English 197: Upper Division Seminar
Reading in Santa Barbara: Past, Present, and Future
How do we come to be studying literature in a UCSB classroom? What’s the difference between why we read at all and why we read in school? In this class, we will consider the historical interactions between reading communities, both inside and outside of the university, in order to analyze present relationships between such communities, and imagine future reconfigurations. As a class, we will undertake a sustained collaborative research project in Special Collections: a deep engagement with the archival records of UCSB’s own academic history. The main goal of the course will be to curate a public humanities project (such as an exhibit or performance), based on the archival research we have done. The final showcase should in some way model or foster the relationships that students want to see between reading communities of different demographics, backgrounds, and ages. In this way, students will be better able to reflect on what it means, has meant, and might mean to be a reader at UCSB.

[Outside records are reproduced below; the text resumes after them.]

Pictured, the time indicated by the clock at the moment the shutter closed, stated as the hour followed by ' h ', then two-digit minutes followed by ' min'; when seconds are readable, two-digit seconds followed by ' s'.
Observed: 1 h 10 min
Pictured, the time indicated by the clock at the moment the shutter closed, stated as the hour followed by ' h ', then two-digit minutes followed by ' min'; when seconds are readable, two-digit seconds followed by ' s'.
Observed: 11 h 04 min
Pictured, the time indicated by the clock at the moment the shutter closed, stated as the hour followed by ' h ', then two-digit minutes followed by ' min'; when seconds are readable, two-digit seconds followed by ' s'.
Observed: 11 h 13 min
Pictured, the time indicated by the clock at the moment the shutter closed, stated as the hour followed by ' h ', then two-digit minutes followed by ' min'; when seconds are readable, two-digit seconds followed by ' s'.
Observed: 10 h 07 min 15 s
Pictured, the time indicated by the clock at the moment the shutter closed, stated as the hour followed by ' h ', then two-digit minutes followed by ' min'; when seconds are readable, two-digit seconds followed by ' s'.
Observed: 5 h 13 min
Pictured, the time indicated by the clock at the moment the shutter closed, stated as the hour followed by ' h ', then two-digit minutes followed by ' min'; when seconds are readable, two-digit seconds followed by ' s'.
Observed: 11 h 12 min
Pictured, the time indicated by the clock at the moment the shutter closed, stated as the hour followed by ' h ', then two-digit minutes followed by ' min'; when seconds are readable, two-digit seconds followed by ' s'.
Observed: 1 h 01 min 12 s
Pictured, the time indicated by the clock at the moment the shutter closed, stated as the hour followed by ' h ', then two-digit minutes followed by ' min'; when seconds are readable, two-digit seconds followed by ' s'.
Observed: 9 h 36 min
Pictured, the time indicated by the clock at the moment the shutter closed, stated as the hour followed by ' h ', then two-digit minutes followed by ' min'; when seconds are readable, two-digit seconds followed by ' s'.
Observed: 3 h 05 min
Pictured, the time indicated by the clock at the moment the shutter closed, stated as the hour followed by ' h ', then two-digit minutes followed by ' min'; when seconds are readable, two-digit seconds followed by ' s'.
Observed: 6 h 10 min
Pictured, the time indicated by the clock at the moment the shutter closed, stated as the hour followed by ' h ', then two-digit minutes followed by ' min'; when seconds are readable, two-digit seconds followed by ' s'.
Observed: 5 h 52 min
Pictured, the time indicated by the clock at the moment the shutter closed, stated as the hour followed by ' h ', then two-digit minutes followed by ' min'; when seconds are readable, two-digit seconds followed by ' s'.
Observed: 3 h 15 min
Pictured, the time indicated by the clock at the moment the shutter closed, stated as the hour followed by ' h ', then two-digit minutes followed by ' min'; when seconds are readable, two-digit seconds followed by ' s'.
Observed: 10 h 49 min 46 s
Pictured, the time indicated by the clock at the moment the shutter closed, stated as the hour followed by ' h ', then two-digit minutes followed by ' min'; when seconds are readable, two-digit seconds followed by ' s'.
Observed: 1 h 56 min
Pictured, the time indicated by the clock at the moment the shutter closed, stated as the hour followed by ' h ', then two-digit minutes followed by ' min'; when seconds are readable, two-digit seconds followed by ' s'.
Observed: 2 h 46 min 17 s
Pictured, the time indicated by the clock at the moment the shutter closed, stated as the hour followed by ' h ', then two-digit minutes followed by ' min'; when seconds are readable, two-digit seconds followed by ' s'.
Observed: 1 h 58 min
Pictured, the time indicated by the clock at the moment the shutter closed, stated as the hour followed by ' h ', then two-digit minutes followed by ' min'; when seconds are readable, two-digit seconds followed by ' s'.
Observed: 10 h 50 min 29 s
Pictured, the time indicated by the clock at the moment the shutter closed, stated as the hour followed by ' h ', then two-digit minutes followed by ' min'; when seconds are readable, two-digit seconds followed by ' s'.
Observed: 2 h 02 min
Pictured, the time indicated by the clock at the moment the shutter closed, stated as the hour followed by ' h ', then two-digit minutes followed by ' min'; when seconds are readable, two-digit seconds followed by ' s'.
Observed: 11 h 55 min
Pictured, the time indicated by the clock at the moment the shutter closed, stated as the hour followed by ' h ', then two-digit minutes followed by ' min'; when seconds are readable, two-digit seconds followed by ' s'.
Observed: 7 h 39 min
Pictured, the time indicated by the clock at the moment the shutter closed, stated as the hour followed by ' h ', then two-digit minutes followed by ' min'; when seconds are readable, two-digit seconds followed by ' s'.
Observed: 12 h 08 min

WE1S-affiliated courses at CSUN for the 2018-19 academic year:
English 525DH: Graduate Seminar in Digital Humanities
This course provides an introduction to the questions and methods used in the field of Digital Humanities (DH) with a special emphasis on the study of literary and other textual materials. The course embraces the project-based approach prevalent in the Digital Humanities, in which students are active participants in high-level scholarly research. As part of their participation in the course, students will contribute to one of two ongoing multi-institutional research projects, WhatEvery1Says, or the NEH-funded Lexomics project for literary text analysis. The aim will be to provide students with the opportunity to collaborate on cutting-edge DH projects that are not bound to traditional course assignments. Students will jump into projects already in progress, and will have the opportunity to continue to contribute after the end of the course. Both projects share commitments to the cultivation of digital methods of establishing meaning and to providing widened access to the methods they are exploring. Students will be charged with studying the scope of the projects and their place within the DH ecosystem, and they will as groups conceive of ways in which they can make a contribution to activities in process or extend the projects in new directions. The overall aim of the seminar is to foster the ability to learn by doing, to experience the production of scholarship at an advanced level, to students a greater stake in their work, and to provide an opportunity for them to make a lasting contributions to Digital Humanities knowledge and infrastructure.
The WE1S Curriculum Lab is directed by Abigail Droge, a postdoctoral scholar with the WE1S project.